Passing arguments and options

The --help shows all the constraints we can pass to the tool, there are also some additional options which can change the way we run our query. For the moment we can ignore these and use their default values. Some of the constraints can be passed using an abbreviation,like -v instead of --variable. This is handy once you are more familiar with the tool. The same option can have more than one name, for example --ensemble can also be passed as --member, this is because the terminology has changed between CMIP5 and CMIP6. You can pass how many constraints you want and pass the same constraint more than once. Let’s see what happens though if we do not pass any constraint.

ERROR: Too many results (3781387), try limiting your search https://esgf.nci.org.au/search/esgf-nci?query=&type=File&distrib=True&replica=False&latest=True&project=CMIP5
ERROR: No matches found on ESGF, check at https://esgf.nci.org.au/search/esgf-nci?query=&type=File&distrib=True&replica=False&latest=True&project=CMIP5&ensemble=r2i1p1s&experiment=historical&cmor_table=day&variable=tasmin

Oops that wasn’t reasonable! I mispelled the ensemble “r2i1p1s” does not exists and the tool is telling me it cannot find any matches.

Usage: clef cmip5 [OPTIONS] [QUERY]...
Try 'clef cmip5 --help' for help.

Error: Invalid value for '--table' / '--mip' / '-t': invalid choice: days. (choose from Amon, Omon, OImon, LImon, Lmon, 6hrPlev, 6hrLev, 3hr, Oclim, Oyr, aero, cfOff, cfSites, cfMon, cfDay, cf3hr, day, fx, grids)

Made another spelling mistake, in this case the tool knows that I passed a wrong value and lists for me all the available options for the CMOR table. Eventually we are aiming to validate all the arguments we can, although for some it is no possible to pass all the possible values (ensemble for example).

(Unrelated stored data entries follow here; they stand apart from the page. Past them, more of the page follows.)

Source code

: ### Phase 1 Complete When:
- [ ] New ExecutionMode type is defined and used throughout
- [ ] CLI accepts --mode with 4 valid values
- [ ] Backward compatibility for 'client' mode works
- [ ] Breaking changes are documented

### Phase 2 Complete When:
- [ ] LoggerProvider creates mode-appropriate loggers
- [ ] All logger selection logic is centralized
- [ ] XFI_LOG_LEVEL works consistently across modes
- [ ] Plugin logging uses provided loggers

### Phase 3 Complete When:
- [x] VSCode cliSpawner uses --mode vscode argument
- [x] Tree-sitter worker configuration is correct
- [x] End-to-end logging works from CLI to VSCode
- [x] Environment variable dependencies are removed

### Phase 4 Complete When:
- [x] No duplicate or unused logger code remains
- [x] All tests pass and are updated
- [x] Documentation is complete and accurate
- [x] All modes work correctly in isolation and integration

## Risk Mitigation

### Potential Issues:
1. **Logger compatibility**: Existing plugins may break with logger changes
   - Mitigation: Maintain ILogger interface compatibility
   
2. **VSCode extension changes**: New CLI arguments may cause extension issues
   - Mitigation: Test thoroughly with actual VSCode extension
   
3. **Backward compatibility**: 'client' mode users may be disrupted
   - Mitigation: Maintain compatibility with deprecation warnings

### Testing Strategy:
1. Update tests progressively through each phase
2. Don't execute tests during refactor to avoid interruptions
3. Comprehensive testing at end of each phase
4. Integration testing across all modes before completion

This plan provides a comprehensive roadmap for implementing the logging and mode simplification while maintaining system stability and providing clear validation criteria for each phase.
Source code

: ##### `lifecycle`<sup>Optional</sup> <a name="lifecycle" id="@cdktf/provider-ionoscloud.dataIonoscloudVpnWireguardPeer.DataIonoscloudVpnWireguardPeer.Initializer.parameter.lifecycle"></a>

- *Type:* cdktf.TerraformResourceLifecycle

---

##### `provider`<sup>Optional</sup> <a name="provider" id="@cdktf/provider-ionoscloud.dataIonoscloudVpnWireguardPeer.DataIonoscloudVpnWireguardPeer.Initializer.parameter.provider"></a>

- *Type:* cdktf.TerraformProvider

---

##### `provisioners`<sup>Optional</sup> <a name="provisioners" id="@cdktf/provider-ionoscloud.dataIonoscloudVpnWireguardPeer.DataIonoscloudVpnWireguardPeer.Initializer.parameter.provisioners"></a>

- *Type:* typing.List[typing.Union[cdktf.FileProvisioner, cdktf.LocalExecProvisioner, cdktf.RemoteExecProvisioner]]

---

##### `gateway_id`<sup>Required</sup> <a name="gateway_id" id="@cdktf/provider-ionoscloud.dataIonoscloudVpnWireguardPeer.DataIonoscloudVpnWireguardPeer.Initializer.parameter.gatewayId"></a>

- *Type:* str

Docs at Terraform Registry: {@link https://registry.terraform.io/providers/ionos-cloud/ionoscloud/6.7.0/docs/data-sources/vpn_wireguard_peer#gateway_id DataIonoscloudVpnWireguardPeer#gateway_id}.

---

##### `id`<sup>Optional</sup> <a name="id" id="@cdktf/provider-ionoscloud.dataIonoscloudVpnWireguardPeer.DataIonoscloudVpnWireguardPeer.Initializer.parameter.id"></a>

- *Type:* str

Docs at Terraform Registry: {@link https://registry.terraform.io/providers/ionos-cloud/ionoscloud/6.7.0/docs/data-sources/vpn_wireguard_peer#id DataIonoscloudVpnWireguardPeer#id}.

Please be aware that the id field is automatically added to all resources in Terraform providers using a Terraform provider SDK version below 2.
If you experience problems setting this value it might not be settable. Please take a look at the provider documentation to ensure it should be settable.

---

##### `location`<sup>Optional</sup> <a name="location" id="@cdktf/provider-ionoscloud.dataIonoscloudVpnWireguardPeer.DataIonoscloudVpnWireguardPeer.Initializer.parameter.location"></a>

/g/data/al33/replicas/CMIP5/combined/CCCma/CanCM4/historical/day/atmos/day/r2i1p1/v20120207/tasmin/
/g/data/al33/replicas/CMIP5/combined/CCCma/CanCM4/historical/day/atmos/day/r2i1p1/v20120612/tasmin/
/g/data/al33/replicas/CMIP5/combined/CCCma/CanESM2/historical/day/atmos/day/r2i1p1/v20120410/tasmin/
....
/g/data/al33/replicas/CMIP5/combined/NOAA-GFDL/GFDL-CM3/historical/day/atmos/day/r2i1p1/v20120227/tasmin/
/g/data/rr3/publications/CMIP5/output1/CSIRO-QCCCE/CSIRO-Mk3-6-0/historical/day/atmos/day/r2i1p1/files/tasmin_20110518/

Everything available on ESGF is also available locally

The tool first search on the ESGF for all the files that match the constraints we passed. It then looks for these file locally and if it finds them it returns their path on raijin. For all the files it can’t find locally, the tool check an NCI table listing the downloads they are working on. Finally it lists missing datasets which are in the download queue, followed by the datasets that are not available locally and no one has yet requested.

The tool list the datasets paths and dataset_ids, we used to have a --format file option but this has been removed in most recent versions.

The query by default returns the latest available version. What if we want to have a look at all the available versions?

/g/data/rr3/publications/CMIP5/output1/CSIRO-BOM/ACCESS1-0/historical/mon/atmos/Amon/r1i1p1/files/clivi_20120115/
/g/data/rr3/publications/CMIP5/output1/CSIRO-BOM/ACCESS1-0/historical/mon/atmos/Amon/r1i1p1/files/clivi_20120727/
/g/data/rr3/publications/CMIP5/output1/CSIRO-BOM/ACCESS1-0/historical/mon/atmos/Amon/r3i1p1/files/clivi_20140402/

Everything available on ESGF is also available locally

The option --all-versions is the reverse of --latest, which is also the default, so we get a list of all available versions. Since all the ACCESS1.0 data is available on NCI (which is the authoritative source for the ACCESS models) the tool shouldn’t find any missing datasets, if it does please let us know about it.